• **Petunjuk Pengerjaan**:
#1 Jawab pertanyaan berikut berdasarkan artikel tentang fawatihus suwar di bawah ini.
(a) Istilah fawatih merupakan bentuk jamak dari kata apa?
(b) Apa judul karya Dr. Shubhi Ash-shalih yang disebut dalam artikel?
(c) Siapa saja yang mengikuti Zamakhsyari dalam menyempurnakan karya fawatihus suwar?
#2 Tolong teruskan artikel tentang fawatihus suwar di bawah ini, dimulai setelah kalimat terakhirnya.

• **Teks Sumber**:
--

Perbedaan Pendapat Ulama Tafsir Tentang Fawatihus Suwar dalam Al-Qur’an


Oleh: Shellen Salsabilla Amilya Firdaus*

Al-Qur'an merupakan kitab suci agama Islam yang wajib dipelajari oleh seluruh umat muslim di seluruh dunia. 114 surat yang menyusun Al-Qur'an, seperti yang telah kita ketahui semuanya memiliki pembukaan (fawatihus suwar) yang berbeda-beda. 

Selain bersifat otonom, huruf-huruf hijaiyah juga banyak mengandung misteri karena sampai saat ini belum ada pendapat yang dapat menjelaskan secara terperinci mengenai hal tersebut.

Fawatih dan as-suwar bersumber dari kata fawatihus suwar. Istilah fawatih merupakan jamak dari kata fatihah yang menunjukkan makna pembukaan atau awalan. Sedangkan as-suwar adalah bentuk jamak dari kata surah, yang mengacu pada sekumpulan ayat Al-Quran. 

Dengan demikian fawatihus suwar adalah awal dari sebuah surah dalam Al-Quran atau salah satu dari beberapa awalannya. Karena 114 surah dalam Al-Quran tersebut masing-masing didahului oleh salah satu dari 10 pembuka yang berbeda yang masing-masing mengandung makna atau pesan tersembunyi, sehingga sangat penting untuk dipahami dan dipelajari.

Orang-orang yang menggunakan huruf muqatha'ah (huruf putus-putus yang terdapat di awal surah-surah Al-Quran), seperti Dr. Shubhi Ash-shalih dalam karyanya Mabahits fi 'Ulumil Qur'an, sering menambahkan kalimat fawatihus suwar . 

Perlu ditekankan bahwa fawatihus suwar yang ada 10 ragam dan hanya 29 surah dari 114 surah Al-Qur'an yang membahasnya, tidak sesuai dengan huruf muqaththa'ah yang hanya membahas satu macam fawatihus suwar.

Jelas dari pembahasan sebelumnya bahwa ada 29 macam fawatihus suwar yang masing-masing memiliki 13 bentuk. Huruf alif, lam, mim, ha (ringan), ra, sin, tha, shad, ha (berat), ya, 'ain, qaf, nun adalah huruf yang paling sering digunakan berturut-turut. 

Fawatihus suwar ini merupakan bukti pada bangsa Arab bahwa Al-Qur’an diturunkan menggunakan bahasa atau abjad mereka. Ini adalah sanggahan yang kuat bahwa tidak ada yang bisa membuat sesuatu yang serupa Al-Qur’an. 

Ulama tafsir terdahulu seperti Zamakhsyari, menyempurnakan karya fawatihus suwar ini yang kemudian diikuti oleh Baidhawi, Ibnu Taimiyyah, dan muridnya Al-Hafidz Al-Mizi.

--

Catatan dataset
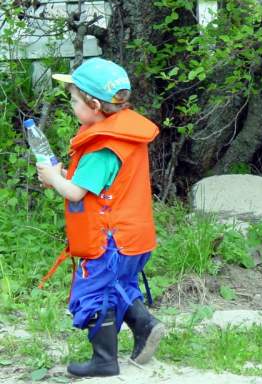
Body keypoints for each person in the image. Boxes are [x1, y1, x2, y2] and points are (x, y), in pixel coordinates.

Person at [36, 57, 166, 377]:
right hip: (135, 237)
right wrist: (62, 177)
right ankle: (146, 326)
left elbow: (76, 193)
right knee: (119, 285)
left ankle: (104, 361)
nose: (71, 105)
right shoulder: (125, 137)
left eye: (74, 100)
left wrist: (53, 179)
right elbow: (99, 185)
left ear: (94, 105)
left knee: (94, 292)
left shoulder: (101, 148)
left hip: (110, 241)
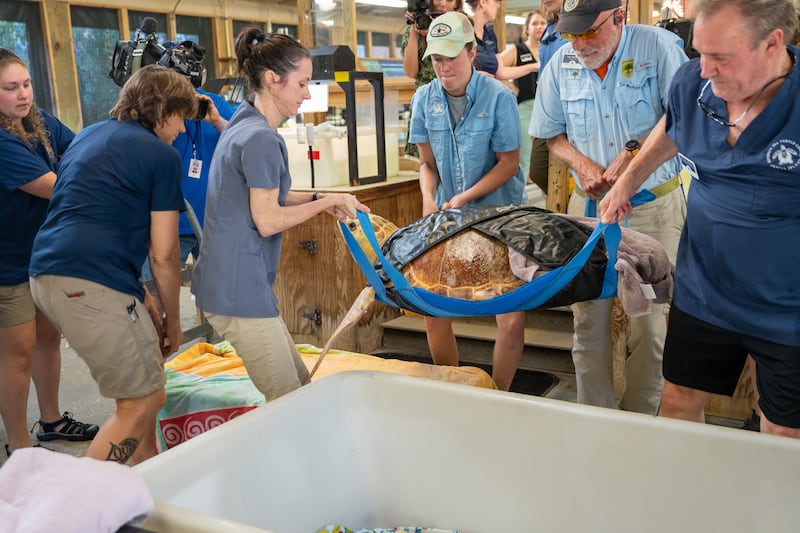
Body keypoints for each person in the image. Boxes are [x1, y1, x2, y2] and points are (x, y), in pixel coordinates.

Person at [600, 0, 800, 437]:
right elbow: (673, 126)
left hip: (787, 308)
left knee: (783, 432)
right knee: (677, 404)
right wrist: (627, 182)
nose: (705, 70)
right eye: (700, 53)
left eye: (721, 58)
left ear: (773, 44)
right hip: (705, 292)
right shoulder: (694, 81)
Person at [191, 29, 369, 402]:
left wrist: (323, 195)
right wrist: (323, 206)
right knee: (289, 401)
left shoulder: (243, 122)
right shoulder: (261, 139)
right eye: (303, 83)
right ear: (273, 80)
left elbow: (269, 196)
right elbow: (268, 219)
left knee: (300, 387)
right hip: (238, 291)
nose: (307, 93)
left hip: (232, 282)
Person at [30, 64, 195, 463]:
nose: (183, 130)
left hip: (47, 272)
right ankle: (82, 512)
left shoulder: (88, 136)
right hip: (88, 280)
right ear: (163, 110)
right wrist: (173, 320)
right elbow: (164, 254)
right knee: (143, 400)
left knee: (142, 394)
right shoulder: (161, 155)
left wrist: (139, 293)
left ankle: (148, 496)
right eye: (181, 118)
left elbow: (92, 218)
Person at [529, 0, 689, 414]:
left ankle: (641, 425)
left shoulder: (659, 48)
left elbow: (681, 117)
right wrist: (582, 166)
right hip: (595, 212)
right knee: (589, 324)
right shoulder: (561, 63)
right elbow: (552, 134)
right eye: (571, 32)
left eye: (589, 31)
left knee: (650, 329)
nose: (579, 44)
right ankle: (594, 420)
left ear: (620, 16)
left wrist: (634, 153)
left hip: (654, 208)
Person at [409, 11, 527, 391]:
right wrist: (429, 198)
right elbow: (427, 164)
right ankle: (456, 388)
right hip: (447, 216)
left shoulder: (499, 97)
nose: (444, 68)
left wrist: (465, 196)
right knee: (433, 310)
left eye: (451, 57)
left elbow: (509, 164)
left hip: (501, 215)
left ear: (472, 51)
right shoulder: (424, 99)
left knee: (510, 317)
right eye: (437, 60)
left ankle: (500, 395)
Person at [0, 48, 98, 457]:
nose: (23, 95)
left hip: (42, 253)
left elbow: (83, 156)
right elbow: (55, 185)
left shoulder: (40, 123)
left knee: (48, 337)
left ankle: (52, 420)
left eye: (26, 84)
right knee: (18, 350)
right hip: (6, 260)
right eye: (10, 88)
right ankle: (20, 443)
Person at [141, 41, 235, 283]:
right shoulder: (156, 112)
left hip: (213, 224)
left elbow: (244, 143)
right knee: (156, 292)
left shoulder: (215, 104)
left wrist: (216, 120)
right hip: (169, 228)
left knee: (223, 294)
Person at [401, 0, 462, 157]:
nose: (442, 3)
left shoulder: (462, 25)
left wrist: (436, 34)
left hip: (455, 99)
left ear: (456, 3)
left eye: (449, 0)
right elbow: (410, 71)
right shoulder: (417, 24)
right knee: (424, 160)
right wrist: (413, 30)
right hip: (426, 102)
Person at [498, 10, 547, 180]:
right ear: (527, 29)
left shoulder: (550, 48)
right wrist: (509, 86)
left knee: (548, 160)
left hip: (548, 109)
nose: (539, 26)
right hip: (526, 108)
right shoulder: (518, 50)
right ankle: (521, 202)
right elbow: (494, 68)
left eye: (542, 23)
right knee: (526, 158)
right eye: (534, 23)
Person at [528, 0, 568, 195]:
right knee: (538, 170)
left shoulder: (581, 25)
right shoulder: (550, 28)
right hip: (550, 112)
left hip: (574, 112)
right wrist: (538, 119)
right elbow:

--

• **Jawaban Latihan**:
#1
(a) Fatihah
(b) Mabahits fi 'Ulumil Qur'an
(c) Baidhawi, Ibnu Taimiyyah, dan muridnya Al-Hafidz Al-Mizi

#2
Para ulama salaf percaya bahwa ayat-ayat yang dikenal sebagai mutasyabihat, yang ditemukan di awal surah, telah disusun sedemikian rupa sejak zaman kuno, menghapus semua hambatan yang menghalangi manusia untuk menciptakan karya yang serupa dengan Al-Qur’an. 

Mereka juga berhati-hati dalam menafsirkan atau mengungkapkan pemikiran tentang surah-surah ini karena mereka sangat yakin bahwa hanya Allah yang mampu memahami maknanya.

Menurut perkataan Asy-Sya'bi yang dikutip oleh Subhi As-shalih menyatakan,  "huruf awalan itu adalah rahasia Al-Qur'an." Kemudian diperjelas dengan pernyataan Sayyidina Ali bin Abi Thalib bahwa; “sesungguhnya bagi tiap-tiap kitab ada saripatinya, dan saripati Al-Qur’an ini adalah huruf-huruf hijaiyah.”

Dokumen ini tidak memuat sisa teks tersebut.